If you are uncertain about any drawing, always ask for it to be explained before forming a view. Misreading a plan — a door that looks like a window, a space that reads larger than it is — leads to feedback based on an inaccurate understanding. Our guide on how to read architectural drawings as a client will help you interpret what you are being shown.
The schematic design stage leads into design development once the client's approval is obtained. To understand the full sequence from brief to completion, read our overview of how CITRA Associates approaches every new project.
To start a project conversation with our team, visit our contact page or learn more about our studio on the about page.
Frequently Asked Questions
How many design options should my architect present at the schematic stage?
Most architects present two or three schematic design options at the initial stage. This range allows the client to compare fundamentally different approaches to the design problem rather than just variations on a single idea. The goal is not choice for its own sake but productive comparison that leads to a clear design direction.

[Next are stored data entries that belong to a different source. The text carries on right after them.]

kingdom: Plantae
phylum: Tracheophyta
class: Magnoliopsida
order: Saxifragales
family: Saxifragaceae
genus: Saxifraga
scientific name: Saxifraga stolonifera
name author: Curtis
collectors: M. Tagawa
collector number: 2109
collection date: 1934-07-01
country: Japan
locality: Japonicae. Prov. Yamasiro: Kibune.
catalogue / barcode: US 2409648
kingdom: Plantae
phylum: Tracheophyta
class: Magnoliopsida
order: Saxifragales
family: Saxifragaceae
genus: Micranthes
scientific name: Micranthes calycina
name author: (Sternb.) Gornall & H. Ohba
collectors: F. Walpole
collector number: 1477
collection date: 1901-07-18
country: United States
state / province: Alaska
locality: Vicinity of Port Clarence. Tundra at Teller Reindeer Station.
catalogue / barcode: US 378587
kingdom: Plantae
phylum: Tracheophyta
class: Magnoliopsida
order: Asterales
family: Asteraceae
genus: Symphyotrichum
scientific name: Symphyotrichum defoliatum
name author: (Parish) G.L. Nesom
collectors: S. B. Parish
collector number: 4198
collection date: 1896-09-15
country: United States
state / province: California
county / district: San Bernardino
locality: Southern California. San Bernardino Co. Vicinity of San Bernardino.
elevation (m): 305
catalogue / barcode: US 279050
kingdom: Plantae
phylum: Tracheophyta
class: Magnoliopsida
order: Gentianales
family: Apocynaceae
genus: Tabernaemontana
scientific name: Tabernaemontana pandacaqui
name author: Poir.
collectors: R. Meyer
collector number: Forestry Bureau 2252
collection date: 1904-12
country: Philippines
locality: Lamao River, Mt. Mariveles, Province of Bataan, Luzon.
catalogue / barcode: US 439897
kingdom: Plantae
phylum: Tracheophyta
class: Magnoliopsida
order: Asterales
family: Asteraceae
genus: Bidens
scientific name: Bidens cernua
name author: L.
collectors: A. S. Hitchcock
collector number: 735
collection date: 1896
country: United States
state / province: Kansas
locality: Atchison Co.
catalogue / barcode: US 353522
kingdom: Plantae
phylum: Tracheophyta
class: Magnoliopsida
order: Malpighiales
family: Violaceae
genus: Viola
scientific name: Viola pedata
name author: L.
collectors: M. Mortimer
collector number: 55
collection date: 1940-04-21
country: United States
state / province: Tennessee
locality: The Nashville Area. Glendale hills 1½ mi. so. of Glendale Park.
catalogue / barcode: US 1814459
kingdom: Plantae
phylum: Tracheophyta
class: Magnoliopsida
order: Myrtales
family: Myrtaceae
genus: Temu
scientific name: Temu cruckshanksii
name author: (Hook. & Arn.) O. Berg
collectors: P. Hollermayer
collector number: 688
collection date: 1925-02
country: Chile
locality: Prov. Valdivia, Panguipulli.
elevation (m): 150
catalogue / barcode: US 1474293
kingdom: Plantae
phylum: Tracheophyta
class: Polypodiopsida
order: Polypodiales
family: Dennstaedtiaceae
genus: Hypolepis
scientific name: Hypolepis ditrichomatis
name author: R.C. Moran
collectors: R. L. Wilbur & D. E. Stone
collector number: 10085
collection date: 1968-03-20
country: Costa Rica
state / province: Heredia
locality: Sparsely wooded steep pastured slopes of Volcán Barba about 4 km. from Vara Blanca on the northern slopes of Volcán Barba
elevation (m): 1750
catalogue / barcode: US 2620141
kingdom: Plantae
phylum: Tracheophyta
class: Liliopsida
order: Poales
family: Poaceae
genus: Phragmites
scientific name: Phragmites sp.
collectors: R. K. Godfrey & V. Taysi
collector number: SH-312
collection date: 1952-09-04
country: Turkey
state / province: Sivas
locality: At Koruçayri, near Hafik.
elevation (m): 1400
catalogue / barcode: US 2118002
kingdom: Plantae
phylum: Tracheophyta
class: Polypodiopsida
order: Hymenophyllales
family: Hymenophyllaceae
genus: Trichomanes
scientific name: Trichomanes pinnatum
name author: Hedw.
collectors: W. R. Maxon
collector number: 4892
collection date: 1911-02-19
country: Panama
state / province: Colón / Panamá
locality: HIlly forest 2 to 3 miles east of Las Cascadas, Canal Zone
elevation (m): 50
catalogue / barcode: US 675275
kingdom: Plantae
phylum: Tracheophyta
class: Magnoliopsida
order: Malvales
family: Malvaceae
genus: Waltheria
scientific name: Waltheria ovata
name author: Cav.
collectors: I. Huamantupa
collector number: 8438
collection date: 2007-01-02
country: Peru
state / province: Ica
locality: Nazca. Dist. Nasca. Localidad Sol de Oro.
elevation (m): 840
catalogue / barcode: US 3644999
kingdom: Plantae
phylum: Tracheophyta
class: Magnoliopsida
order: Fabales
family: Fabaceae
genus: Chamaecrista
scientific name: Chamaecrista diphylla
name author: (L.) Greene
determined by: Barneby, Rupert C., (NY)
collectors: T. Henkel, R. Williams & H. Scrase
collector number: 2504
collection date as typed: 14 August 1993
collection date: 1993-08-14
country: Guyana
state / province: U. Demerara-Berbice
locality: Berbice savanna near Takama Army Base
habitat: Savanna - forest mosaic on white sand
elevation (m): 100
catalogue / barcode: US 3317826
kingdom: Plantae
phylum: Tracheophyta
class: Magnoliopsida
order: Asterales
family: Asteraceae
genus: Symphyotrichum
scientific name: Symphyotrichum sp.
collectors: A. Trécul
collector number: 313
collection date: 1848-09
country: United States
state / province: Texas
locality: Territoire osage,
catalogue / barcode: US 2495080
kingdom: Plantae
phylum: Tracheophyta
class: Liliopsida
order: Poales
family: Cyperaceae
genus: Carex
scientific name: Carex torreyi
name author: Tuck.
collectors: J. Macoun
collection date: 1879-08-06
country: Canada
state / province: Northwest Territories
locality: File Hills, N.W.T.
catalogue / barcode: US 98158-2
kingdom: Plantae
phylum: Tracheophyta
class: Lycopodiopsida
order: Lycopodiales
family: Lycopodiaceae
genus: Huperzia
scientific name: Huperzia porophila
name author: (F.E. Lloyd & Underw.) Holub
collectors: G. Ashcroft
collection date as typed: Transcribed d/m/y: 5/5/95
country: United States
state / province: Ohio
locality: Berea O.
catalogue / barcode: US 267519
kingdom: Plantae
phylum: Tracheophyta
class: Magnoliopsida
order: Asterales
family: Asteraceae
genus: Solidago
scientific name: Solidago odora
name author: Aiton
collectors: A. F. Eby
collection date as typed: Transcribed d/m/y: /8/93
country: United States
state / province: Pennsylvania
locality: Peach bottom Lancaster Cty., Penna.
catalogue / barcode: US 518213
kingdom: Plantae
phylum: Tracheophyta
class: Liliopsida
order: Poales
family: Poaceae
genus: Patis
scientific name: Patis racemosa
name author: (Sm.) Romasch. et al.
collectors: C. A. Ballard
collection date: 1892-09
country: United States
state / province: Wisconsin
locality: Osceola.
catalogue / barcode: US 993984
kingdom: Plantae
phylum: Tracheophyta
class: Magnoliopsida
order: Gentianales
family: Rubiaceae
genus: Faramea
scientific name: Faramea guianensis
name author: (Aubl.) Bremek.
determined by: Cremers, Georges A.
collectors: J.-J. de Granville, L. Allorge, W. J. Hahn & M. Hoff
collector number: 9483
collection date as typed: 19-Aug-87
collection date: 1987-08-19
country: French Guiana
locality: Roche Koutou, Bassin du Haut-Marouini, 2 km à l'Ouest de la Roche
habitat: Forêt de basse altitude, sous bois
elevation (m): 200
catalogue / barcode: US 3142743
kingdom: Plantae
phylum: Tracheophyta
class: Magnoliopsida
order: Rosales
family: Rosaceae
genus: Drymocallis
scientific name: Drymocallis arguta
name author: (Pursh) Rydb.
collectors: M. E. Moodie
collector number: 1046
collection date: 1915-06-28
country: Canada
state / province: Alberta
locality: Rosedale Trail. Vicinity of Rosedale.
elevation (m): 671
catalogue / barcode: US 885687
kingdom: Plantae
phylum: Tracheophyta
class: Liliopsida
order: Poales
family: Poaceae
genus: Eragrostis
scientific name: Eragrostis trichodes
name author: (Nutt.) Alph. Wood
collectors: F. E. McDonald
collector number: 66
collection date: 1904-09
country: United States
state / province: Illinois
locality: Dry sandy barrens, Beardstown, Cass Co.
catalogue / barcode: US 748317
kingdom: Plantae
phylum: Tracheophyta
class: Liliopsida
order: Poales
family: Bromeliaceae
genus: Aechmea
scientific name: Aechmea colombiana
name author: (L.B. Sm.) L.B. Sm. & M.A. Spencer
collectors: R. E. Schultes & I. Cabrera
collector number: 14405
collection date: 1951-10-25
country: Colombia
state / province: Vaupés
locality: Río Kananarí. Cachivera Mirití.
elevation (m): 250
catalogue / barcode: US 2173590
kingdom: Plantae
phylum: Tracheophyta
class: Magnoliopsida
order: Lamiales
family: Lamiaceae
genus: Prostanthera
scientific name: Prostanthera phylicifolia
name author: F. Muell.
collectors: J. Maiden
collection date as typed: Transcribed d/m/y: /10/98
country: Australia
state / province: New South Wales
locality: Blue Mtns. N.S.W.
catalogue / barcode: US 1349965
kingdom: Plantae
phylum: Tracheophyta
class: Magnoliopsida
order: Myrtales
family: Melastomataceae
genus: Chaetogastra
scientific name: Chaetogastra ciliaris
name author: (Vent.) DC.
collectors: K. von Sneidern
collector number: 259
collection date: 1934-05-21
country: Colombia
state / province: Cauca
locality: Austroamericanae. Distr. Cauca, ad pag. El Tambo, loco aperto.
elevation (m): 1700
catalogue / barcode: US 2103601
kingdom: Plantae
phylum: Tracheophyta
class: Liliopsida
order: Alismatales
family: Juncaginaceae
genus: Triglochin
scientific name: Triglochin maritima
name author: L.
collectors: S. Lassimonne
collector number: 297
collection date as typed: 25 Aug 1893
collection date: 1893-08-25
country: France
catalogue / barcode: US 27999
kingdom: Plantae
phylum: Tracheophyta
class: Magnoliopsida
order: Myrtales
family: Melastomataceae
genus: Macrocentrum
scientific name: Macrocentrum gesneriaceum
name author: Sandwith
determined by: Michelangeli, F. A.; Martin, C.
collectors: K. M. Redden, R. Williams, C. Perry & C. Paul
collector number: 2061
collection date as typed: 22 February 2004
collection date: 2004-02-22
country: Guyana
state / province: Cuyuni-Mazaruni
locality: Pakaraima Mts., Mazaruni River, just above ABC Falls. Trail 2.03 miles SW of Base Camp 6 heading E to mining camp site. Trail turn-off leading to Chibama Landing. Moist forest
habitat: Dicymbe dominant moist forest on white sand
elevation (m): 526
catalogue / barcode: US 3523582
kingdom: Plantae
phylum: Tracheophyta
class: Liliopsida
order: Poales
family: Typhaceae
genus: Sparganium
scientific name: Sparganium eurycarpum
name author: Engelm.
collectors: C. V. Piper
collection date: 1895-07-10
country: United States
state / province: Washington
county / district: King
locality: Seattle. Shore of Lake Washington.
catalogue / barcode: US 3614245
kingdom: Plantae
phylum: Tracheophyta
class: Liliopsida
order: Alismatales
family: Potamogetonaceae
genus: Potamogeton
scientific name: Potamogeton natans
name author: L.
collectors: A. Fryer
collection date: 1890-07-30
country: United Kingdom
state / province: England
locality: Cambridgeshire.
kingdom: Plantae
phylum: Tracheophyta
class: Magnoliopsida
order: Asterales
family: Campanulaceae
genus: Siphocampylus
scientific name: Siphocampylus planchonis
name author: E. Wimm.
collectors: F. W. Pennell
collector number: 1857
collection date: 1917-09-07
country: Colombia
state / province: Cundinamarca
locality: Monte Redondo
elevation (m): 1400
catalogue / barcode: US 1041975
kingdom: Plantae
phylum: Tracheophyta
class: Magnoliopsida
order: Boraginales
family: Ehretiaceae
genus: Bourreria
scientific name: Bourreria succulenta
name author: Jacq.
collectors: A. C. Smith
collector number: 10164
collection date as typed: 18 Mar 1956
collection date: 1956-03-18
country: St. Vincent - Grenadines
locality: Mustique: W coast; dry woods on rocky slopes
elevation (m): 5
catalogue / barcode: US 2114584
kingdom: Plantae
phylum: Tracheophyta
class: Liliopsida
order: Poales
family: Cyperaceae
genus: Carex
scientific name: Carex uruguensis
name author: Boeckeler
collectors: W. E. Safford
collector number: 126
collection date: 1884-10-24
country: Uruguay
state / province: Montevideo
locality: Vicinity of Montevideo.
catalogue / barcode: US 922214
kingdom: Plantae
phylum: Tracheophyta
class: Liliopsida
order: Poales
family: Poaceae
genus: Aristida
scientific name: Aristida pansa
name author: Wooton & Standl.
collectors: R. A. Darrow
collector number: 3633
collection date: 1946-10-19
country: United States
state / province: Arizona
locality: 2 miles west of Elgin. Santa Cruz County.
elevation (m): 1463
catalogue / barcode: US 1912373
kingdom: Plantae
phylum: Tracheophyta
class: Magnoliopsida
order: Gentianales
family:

Can I ask for major changes after the schematic design is approved?
You can, but significant changes after schematic approval will require redesign work that may incur additional fees under your contract. This is why it is critical to review schematics carefully and resolve all major concerns before approving them. Minor adjustments are typically absorbed, but changes that affect the building's organisation or structure should be managed as formal revisions.
What is the difference between schematic design and design development?
Schematic design establishes the fundamental organisation of the building — the layout, spatial relationships, massing, and overall design direction. Design development adds detail: structural system, MEP coordination, material selections, door and window schedules, and enough specification to enable accurate cost estimation. Design development is the intermediate stage between schematic design and working drawings.